11 Eylül 2010

O insanlara...

Bazı şeylerin sadece o gün, mesela ölüm gününde, doğum gününde, hatırlanmasından hoşlanmıyorum. ama işin içine gittikçe silikleşen insan hafızasını ekleyince de kızamıyorum. Mesela ben, hayatım boyunca kimsenin doğum gününü doğru düzgün hatırlamadım. Bazı özel günleri ise bende bıraktıkları etki nedeni işle birkaç yıl hafızamda saklı tuttum, sonrada sildim. Bunları niye mi yazdım…

Bu sabah orta okuldan çocukluk arkadaşımı gördüm dolmuşla geçerken. En son ‘haftaya görüşelim ararım seni’ demiş aramayı unutmuşum. Onu görünce aklıma geldi. Geçenlerde gördüğümde ‘Bugünlerde doğum günü olacaktı onun, eve gidince defterime baakyım2 diye geçirmiştim, bugün de aynı şeyi aklımdan geçirdim. Hatta o gün aklımdan geçen şeyi hemen unuttuğum için de kızdım kendime.

Az önce bir gazetede Hrant Dink için hazırlanan bir sayfayı gördüm. Sabah ne gariptir onu konuştuk, hem de yersiz ve alakasız bir yerde. İşte az önce de böyle bir tesadüf geldi önüme. Bazen ileride çok yalnızlaşacağımı düşünüyorum. Sadece kendimle kalacağımdan mesela. Aslında şimdilik bu fikir bana çok kötü gelmiyor, kendimle birlikteyim ama ileride. Ne bileyim. Yani bana Hrant Dink’i unutmak, yok yok unutmak demeyelim, onun öldürüldüğünü unutmak hiç iyi gelmedi. Bugün dedim, bir kitabında, basılamayan o kitabında, öldükten sonra basılan o kitabında, bazı bazı Ermeni milliyetçiliği söylemleri vardı, sezdim, sezmişler de.
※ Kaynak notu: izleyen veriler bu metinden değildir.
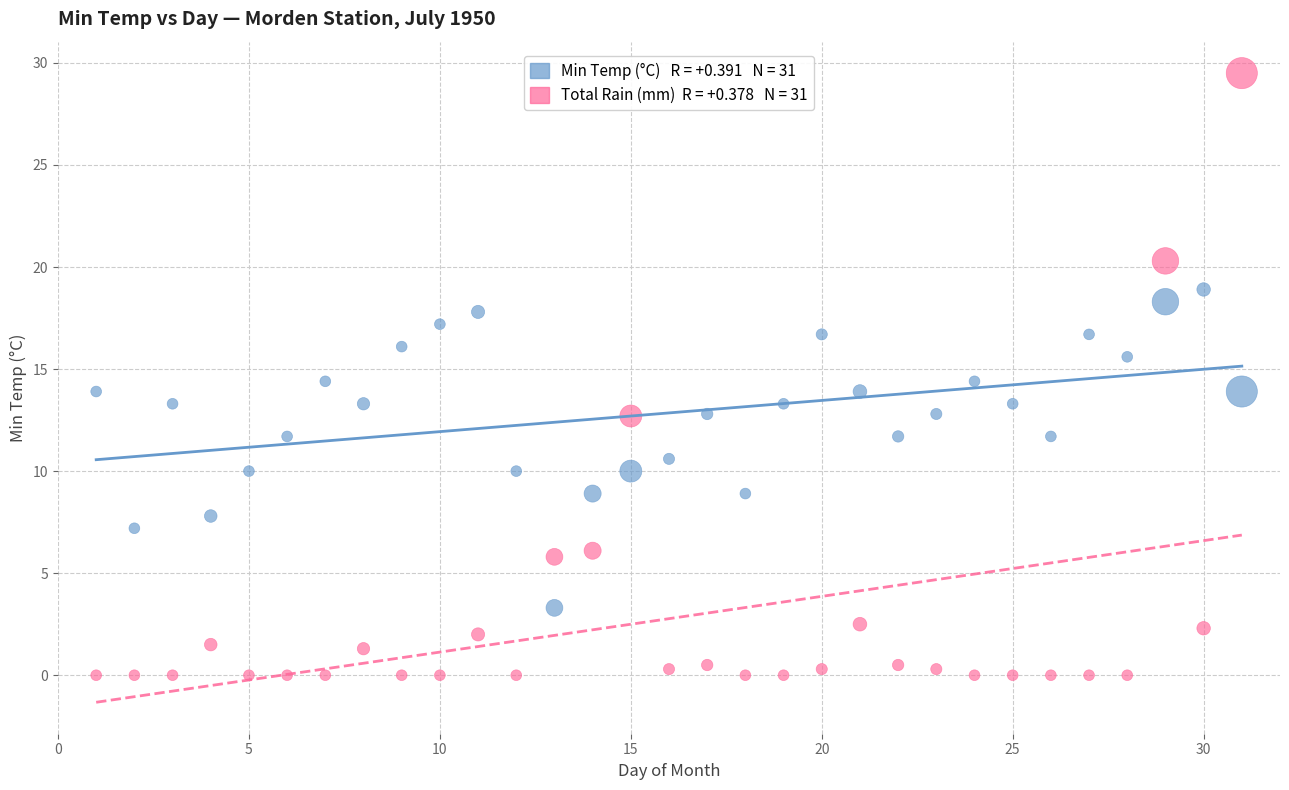

Across all data points, what is the range of X values (max minus min)?

30.0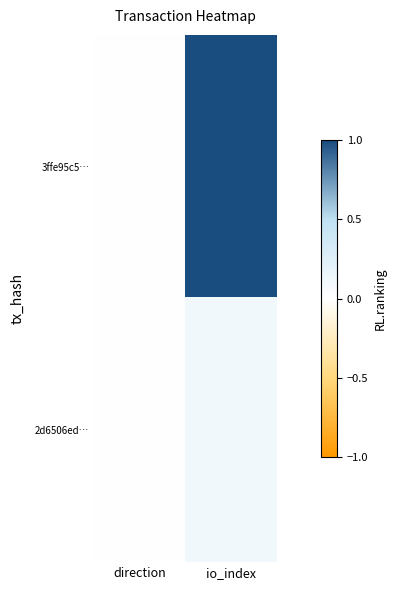

How many series are shown in this chart?

2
Ama bunlar birisini öldürmek için sebep değil dedim. Yüzümün önüne geldi cenazesi. Rakamlarla aram yoktur, karınca gibiydi insanlar. Çokluğunu ancak böyle anlatabilirim. İnanılmaz hastaydım, sancılıydım, zor yürüyordum, gittim gidebildiğim yere kadar. Ne kalabalıktı, çok hem de çok. Herkes ‘sebepsiz, anlamsız, saçma’ bir cinayete lanet okumaya gelmişti. Ben de…

Bunları niye yazdım, aklıma gelmişken unutmadığımı belirtmek için. Biraz bölük pörçük oldu ama…Dostlarımı zaman zaman, yok sık sık unutuyorum. Affedin bugünlerde biraz kendimleyim. Az sonra döneceğim ama, az sonra… Ben sizin bıraktığınız yerde olacağım hep olduğum gibi, siz de benim bıraktığım yerde…


Not: Ben Hrant Dink ile yüz yüzehiç tanışmadım. Bir gün Radikal’de Yıldırım Türker’in köşe yazısında okumuştum bir sözünü. Şöyle diyordu, “Kendi kimliğini ötekinin varlığına göre konumlandırmak hastalıktır. Kimliğini yaşatman için sana bir düşman gerekiyorsa, senin kimliğin hastalıklıdır” Aldım bunu mail adresimin imza köşesine yapıştırdım, altına da adını yazdım Hrant’ın. Bunları niye mi yazdım? Bazen insanları tanımak gerekmiyor acılarına ortak olmak için. Aynı pencereden bakmak dünyaya, aynı şeylere ağlamak bile yetiyor. İşte ben bu yüzden tanımadığım o insanları da dostlarımı da çok seviyorum.